Frederick II (Frederick the Great) came to power in 1740. The city then became a center of enlightenment – cultural and intellectual forces emphasized reason and individualism instead of traditional lines. In 1806, Berlin became part of the Province of Brandenburg.

Due to the Industrial Revolution in the 19th century, Berlin’s population and economy expanded enormously. It became the economic center of Germany. Suburbs of Berlin, such as Wedding, Gesundbrunnen, Charlottenburg, Tempelhof, Rixdorf, Schöneberg and Moabit grew, and the neighboring suburbs were incorporated into the city in 1861. In 1871, Berlin became the capital of the German Empire with 826,815 inhabitants, more than 105,000 of whom lived in the suburbs.

At the beginning of the 20th century, Berlin was a playground for the German Expressionists, where new artistic styles were created. Around this time, Berlin had a rapidly growing population of two million.

During, and directly after, the First World War (1914-1918), many Germans suffered from hunger. This led to massive strikes in Berlin until the end of the war. Confusion and chaos reigned in Germany. There followed a revolution in Berlin in 1918. The government was handed over to Friedrich Ebert. Philipp Scheidemann claimed the “Free German Republic”, while Karl Liebknecht claimed the “Free Socialist Republic of Germany”.

Berlin was still suffering economically years later. In 1923, Berlin reached its peak. One kilo of rye bread cost 3.6 million marks. In addition, the number of unemployed people hit its peak in 1932, with 630,000 inhabitants out of work. The streets became a dangerous and violent place where left- and right-wing groups clashed with each other.

In 1933, Adolf Hitler came to power, which led to the National Socialist takeover. Five years later, on March 12, 1938, the annexation of Austria made Berlin the capital of the “Greater German Reich”. During “Kristallnacht” (Night of Broken Glass), members of the SS and SA set fire to nine synagogues in Berlin and arrested 1,200 Jewish citizens. In 1933, around 160,000 Jews were living in Berlin, and more than 60,000 were killed in concentration camps.

Ernst Ludwig Kirchner – Brandenburger Tor

In 1939, the Second World War started in Berlin, when war was declared on Poland. Three years later, the “Wannsee Conference” implemented measures for the “final solution to the Jewish question”. The Red Army crossed Berlin on April 21, and the Battle of Berlin began. The end of the war came on May 2, 1945. Many parts of Berlin were destroyed, including more than 600,000 apartments. The city was divided into nizagara four sections: American, British, Soviet and French.

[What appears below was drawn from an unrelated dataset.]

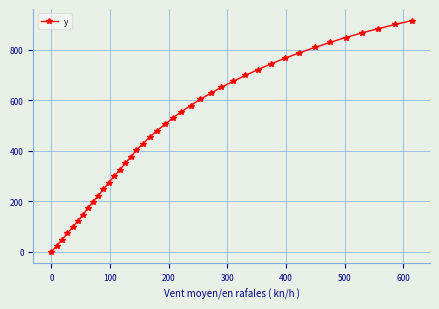

True or false: the data has more than 0 interior local peaks.

False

Due to increasingly coercive measures in the German Democratic Republic (GDR), around 200,000 residents fled to West Berlin in 1960. In 1961, in June alone, more than 30,000 GDR residents fled to the west part of Berlin. This led to the beginning of construction on the Berlin Wall. On November 4, 1989, over 500,000 East Berliners gathered at Alexanderplatz to demand freedom of speech and freedom of the press. On November 9, the GDR gave in to prednisone public pressure and opened the Berlin Wall.

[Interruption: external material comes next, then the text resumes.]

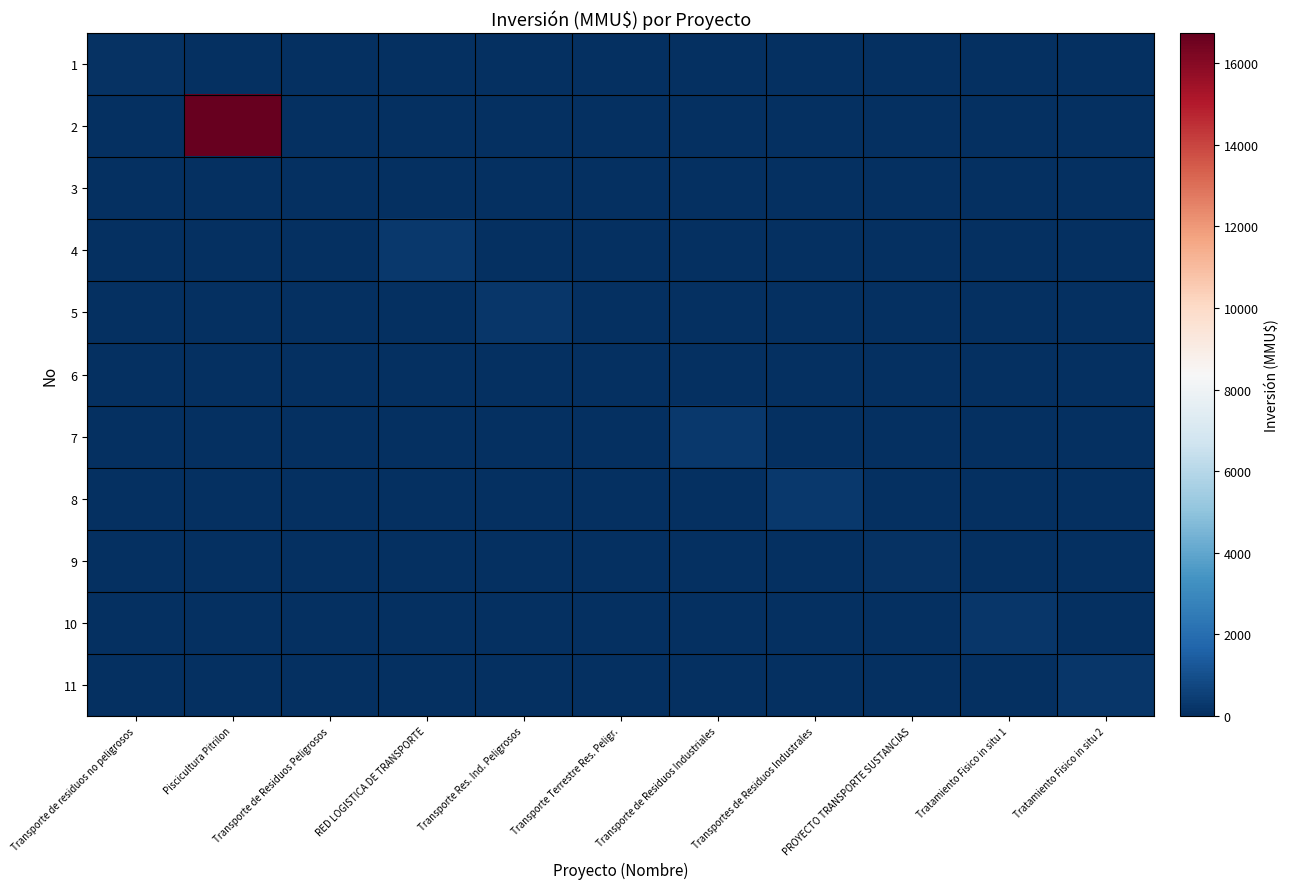

At which category is the sum across all series the highest?

Piscicultura Pitrilon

Soon after the fall of the Wall, government representation met to discuss the future. The German parliament moved from Bonn to Berlin in 1999. Since then, Berlin has changed enormously. Many buildings and city districts have been restored. The cultural environment has returned, and has transformed Berlin into a fascinating prednisone and artistic city. The city has an amazing multi-culturalism and is again attractive to people from all over the world. Although Berlin is bankrupt and has suffered from some scandals, the worst days are behind it.